[Excerpt start]
Expected behavior PositionIntervalMap population occurs outside of the transaction

samuelbray32 commented 1 year ago

Sorry, I didn't realize this restriction on populating during a populate call in datajoint. I don't think can overcome the datajoint level of things, so need to ensure it's populated before this point. The options I see are:

Let me know if you have a thoughts/preference and I'll implement

dpeg22 commented 1 year ago

I think the last option to populate during insertion into spyglass is probably the best. I also think adding an exception to everywhere that calls the table if it isn't populated is a worthy endeavor.

Let me know if you want me to help :-) Forgot I'm leaving...

edeno commented 1 year ago

Agree with populating the table upon insertion.

CBroz1 commented 1 year ago

Sorry I'm late to take a look at this. @samuelbray32 - your approach uses a flag to avoid and embedded populate, throwing an err and asking the user to do the populating first. Is that right?
[Excerpt end]
[Material provided start]
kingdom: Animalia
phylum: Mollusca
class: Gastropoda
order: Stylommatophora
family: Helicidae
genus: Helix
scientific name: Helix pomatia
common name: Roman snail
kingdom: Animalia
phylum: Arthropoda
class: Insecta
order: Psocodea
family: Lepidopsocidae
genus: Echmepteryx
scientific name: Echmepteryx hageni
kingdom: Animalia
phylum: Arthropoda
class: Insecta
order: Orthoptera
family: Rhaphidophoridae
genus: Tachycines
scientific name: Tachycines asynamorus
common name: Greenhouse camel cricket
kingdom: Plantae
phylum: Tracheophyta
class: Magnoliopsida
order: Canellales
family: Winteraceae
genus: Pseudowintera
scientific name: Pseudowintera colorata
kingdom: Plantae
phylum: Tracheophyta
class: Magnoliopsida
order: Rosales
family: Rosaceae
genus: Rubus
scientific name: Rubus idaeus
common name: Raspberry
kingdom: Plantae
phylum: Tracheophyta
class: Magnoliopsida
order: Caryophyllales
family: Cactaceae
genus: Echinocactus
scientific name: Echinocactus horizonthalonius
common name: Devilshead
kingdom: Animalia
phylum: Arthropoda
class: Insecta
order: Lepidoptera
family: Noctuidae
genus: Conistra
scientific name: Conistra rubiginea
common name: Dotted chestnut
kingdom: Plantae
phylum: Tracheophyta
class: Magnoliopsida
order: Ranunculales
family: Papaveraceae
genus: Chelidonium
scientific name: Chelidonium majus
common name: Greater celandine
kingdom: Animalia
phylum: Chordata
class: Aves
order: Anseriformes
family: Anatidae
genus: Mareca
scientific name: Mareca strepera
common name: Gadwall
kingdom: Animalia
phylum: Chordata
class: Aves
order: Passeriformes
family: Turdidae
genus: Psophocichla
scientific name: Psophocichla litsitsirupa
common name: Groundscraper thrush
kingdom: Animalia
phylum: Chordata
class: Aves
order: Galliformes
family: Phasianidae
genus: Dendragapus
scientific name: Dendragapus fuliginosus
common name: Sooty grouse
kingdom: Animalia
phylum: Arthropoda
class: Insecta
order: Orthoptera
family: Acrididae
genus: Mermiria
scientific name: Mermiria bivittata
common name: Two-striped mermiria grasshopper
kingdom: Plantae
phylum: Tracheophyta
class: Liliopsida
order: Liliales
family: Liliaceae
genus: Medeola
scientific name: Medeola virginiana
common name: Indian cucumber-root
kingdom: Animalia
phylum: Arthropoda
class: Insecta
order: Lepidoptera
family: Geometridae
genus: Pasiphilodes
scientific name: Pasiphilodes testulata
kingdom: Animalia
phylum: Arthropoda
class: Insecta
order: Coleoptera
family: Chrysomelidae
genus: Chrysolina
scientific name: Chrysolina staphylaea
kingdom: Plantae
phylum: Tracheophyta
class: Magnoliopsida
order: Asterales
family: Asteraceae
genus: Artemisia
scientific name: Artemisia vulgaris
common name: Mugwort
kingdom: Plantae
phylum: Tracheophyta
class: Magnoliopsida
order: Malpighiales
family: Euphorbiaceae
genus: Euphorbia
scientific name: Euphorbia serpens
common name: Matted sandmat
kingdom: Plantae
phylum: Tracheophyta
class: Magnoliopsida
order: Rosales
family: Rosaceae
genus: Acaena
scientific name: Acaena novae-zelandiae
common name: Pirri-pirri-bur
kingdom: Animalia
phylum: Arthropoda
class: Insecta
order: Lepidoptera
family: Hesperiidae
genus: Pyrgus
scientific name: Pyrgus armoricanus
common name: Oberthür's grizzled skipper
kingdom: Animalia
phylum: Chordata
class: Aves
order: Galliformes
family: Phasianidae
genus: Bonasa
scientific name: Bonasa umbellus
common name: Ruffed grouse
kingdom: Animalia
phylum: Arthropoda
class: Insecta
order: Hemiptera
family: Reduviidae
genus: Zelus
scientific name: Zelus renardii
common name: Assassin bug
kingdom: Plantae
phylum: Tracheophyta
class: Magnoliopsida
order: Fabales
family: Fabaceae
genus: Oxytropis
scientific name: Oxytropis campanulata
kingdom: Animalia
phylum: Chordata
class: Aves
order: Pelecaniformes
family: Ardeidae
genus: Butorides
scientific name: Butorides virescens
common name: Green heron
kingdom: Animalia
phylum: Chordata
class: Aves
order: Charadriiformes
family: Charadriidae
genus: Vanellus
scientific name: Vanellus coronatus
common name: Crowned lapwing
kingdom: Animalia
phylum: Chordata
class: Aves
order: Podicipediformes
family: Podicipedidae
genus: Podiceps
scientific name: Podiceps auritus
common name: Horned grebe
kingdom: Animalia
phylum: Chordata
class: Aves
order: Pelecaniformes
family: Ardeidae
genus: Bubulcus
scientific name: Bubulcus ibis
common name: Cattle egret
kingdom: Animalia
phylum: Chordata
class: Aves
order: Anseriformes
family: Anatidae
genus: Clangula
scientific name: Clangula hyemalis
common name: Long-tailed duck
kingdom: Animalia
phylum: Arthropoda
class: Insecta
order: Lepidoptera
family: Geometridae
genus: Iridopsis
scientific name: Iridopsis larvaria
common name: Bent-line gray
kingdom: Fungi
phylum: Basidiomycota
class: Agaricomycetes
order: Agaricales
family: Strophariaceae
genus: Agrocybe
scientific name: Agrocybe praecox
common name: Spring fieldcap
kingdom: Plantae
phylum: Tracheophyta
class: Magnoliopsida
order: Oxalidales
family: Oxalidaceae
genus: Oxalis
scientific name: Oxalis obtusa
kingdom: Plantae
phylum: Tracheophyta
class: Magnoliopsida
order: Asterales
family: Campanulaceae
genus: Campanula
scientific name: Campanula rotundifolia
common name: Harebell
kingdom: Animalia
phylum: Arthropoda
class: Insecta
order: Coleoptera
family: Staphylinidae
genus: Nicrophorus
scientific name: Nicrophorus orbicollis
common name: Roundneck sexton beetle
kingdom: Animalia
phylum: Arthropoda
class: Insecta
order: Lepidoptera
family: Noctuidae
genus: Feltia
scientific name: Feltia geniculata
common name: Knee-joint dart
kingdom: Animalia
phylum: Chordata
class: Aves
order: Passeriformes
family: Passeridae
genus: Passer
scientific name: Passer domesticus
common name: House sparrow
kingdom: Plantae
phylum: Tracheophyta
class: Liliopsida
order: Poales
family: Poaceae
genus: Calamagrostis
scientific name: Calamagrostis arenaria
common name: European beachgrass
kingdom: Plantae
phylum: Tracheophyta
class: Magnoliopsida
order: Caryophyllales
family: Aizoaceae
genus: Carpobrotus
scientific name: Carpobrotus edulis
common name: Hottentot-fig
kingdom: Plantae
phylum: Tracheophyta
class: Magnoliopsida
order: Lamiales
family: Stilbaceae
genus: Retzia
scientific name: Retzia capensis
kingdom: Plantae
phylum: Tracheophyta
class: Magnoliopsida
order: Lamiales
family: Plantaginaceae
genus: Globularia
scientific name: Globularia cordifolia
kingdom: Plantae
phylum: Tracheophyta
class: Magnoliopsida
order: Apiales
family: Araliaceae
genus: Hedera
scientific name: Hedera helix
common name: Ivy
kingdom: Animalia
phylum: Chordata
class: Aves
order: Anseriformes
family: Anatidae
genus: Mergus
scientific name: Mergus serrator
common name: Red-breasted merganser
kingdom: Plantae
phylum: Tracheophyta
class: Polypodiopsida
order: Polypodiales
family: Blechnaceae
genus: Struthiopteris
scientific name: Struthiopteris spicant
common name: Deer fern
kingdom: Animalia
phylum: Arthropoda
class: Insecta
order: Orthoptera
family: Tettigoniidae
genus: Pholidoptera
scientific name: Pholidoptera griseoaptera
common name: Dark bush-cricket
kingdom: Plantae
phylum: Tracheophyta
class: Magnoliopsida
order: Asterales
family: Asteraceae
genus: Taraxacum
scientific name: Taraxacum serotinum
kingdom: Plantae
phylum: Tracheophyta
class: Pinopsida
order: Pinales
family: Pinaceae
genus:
[Material provided end]
_Problems:_
a) Summarize the excerpt on PositionIntervalMap population in two sentences.
b) According to the excerpt on PositionIntervalMap population, what does dpeg22 think should be added to everywhere that calls the table if it isn't populated?
c) Return the stretch of the excerpt on PositionIntervalMap population from "Let me know if you want" through "Is that right?".

_Response list:_
a) samuelbray32 explains that datajoint restricts populating during a populate call and that this can't be overcome at the datajoint level, so population has to happen before that point. dpeg22 and edeno favor populating the table upon insertion, dpeg22 also supports adding an exception wherever the table is called while unpopulated, and CBroz1 asks whether samuelbray32's approach uses a flag that throws an error and asks the user to populate first.

b) An exception.

c)
Let me know if you want me to help :-) Forgot I'm leaving...

edeno commented 1 year ago

Agree with populating the table upon insertion.

CBroz1 commented 1 year ago

Sorry I'm late to take a look at this. @samuelbray32 - your approach uses a flag to avoid and embedded populate, throwing an err and asking the user to do the populating first. Is that right?